» **Exercise description**
Nothing in the data should change when you return it, but leave the pictures out.

» **Collected material**
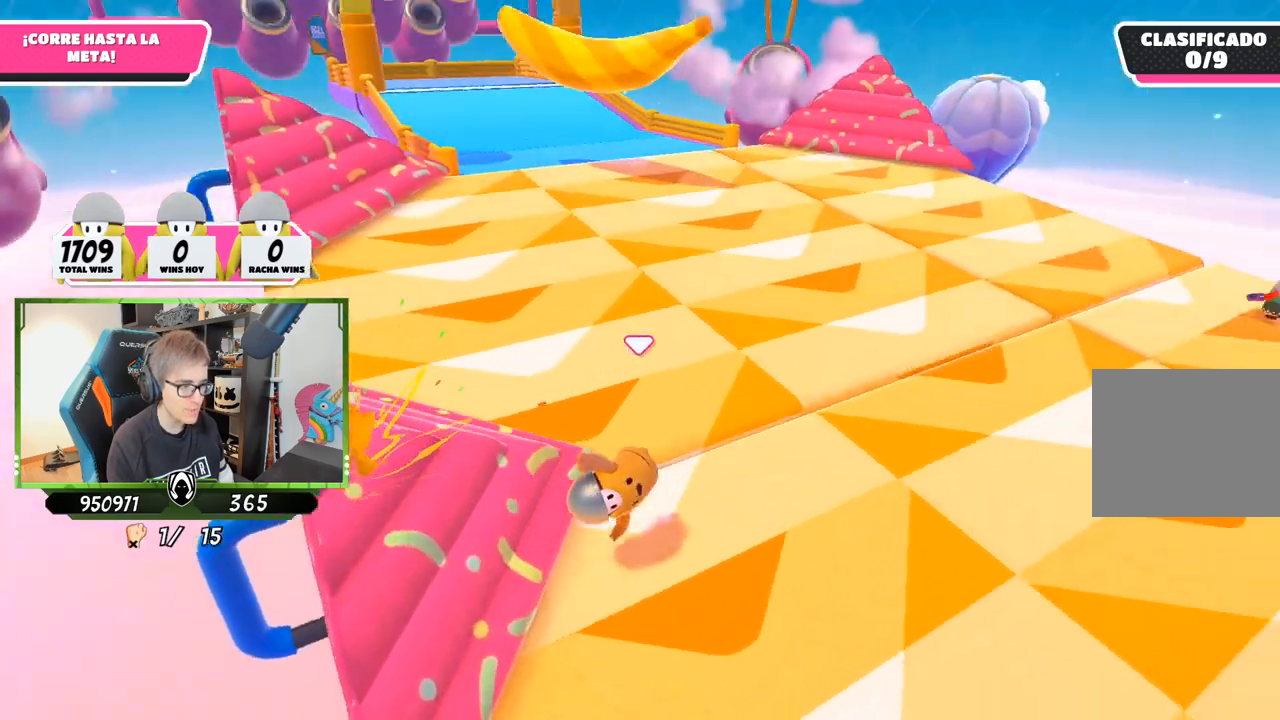
{"buttons": ["L3"], "left_stick": "up-left", "right_stick": "center", "events": [[50, "L3", "down"], [83, "right_stick", "up-left"], [317, "right_stick", "center"]]}
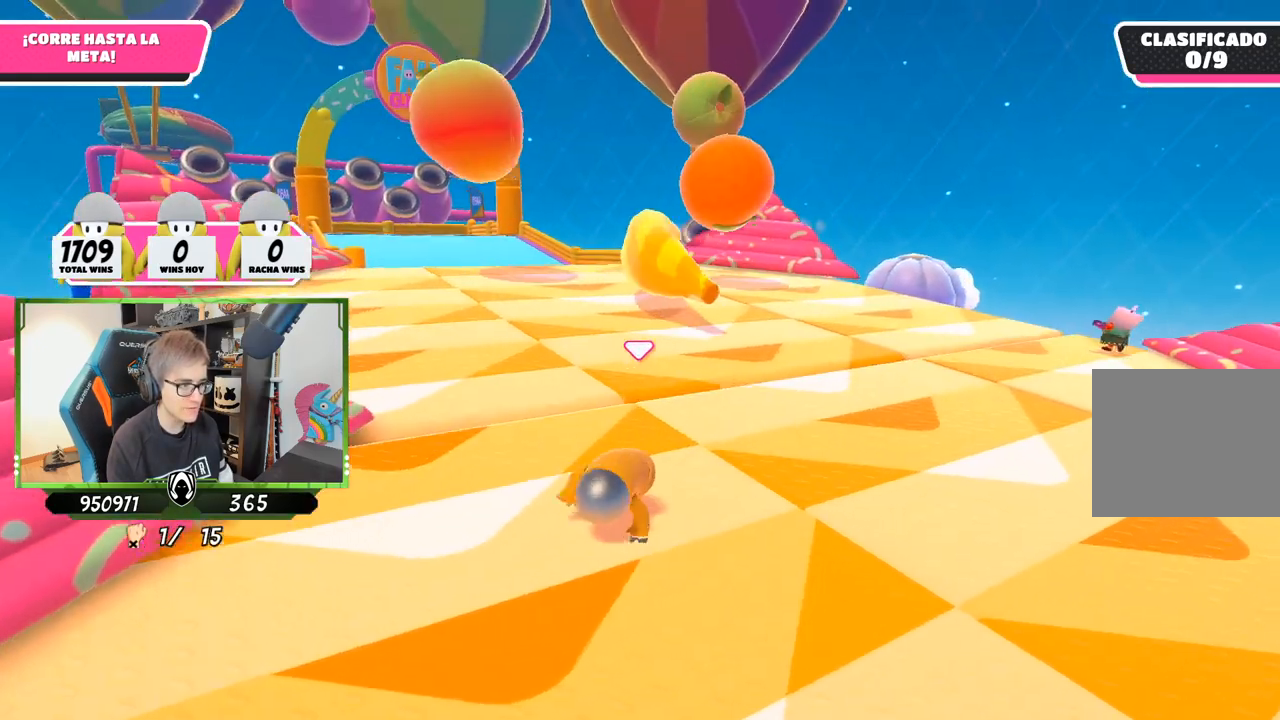
{"buttons": [], "left_stick": "up", "right_stick": "center", "events": [[17, "right_stick", "left"], [283, "L3", "up"], [283, "right_stick", "center"], [383, "left_stick", "up"]]}
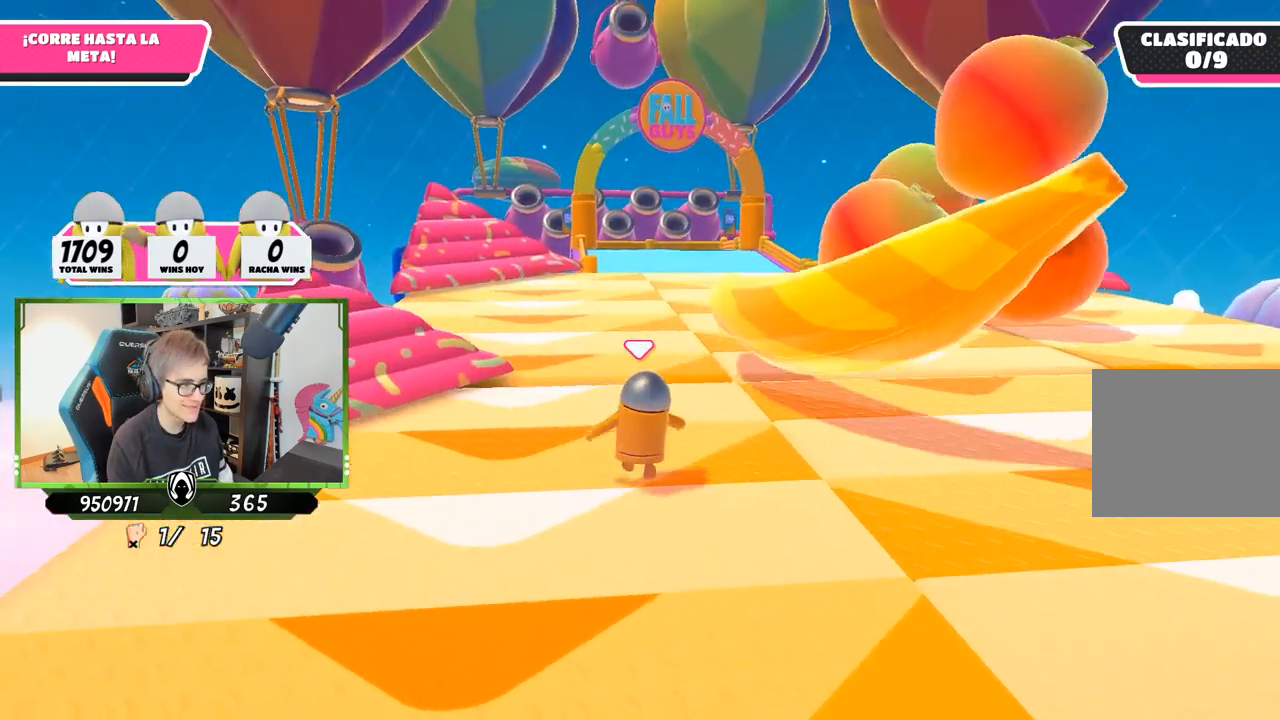
{"buttons": ["CROSS"], "left_stick": "up", "right_stick": "center", "events": [[150, "CROSS", "down"]]}
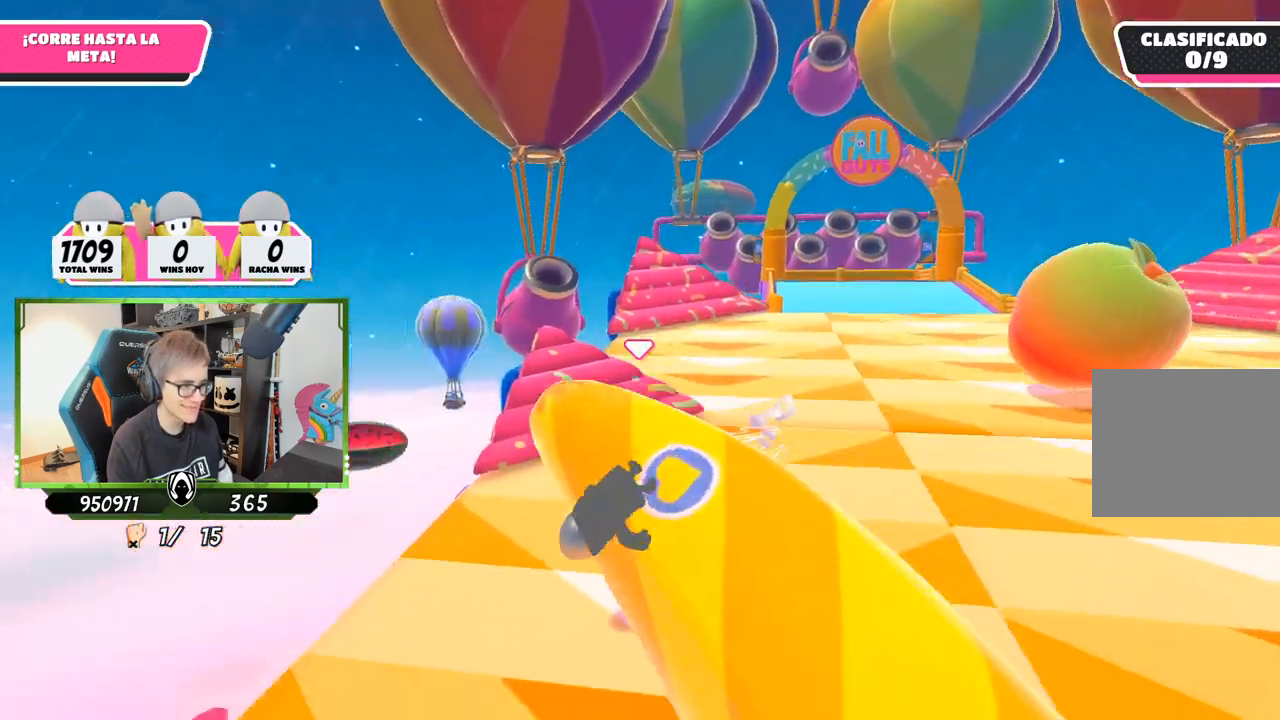
{"buttons": [], "left_stick": "up-right", "right_stick": "down-right", "events": [[17, "left_stick", "up-right"], [117, "right_stick", "down-right"], [283, "CROSS", "up"]]}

» **Task response**
{"buttons": ["L3"], "left_stick": "up-left", "right_stick": "center", "events": [[50, "L3", "down"], [83, "right_stick", "up-left"], [317, "right_stick", "center"]]}
{"buttons": [], "left_stick": "up", "right_stick": "center", "events": [[17, "right_stick", "left"], [283, "L3", "up"], [283, "right_stick", "center"], [383, "left_stick", "up"]]}
{"buttons": ["CROSS"], "left_stick": "up", "right_stick": "center", "events": [[150, "CROSS", "down"]]}
{"buttons": [], "left_stick": "up-right", "right_stick": "down-right", "events": [[17, "left_stick", "up-right"], [117, "right_stick", "down-right"], [283, "CROSS", "up"]]}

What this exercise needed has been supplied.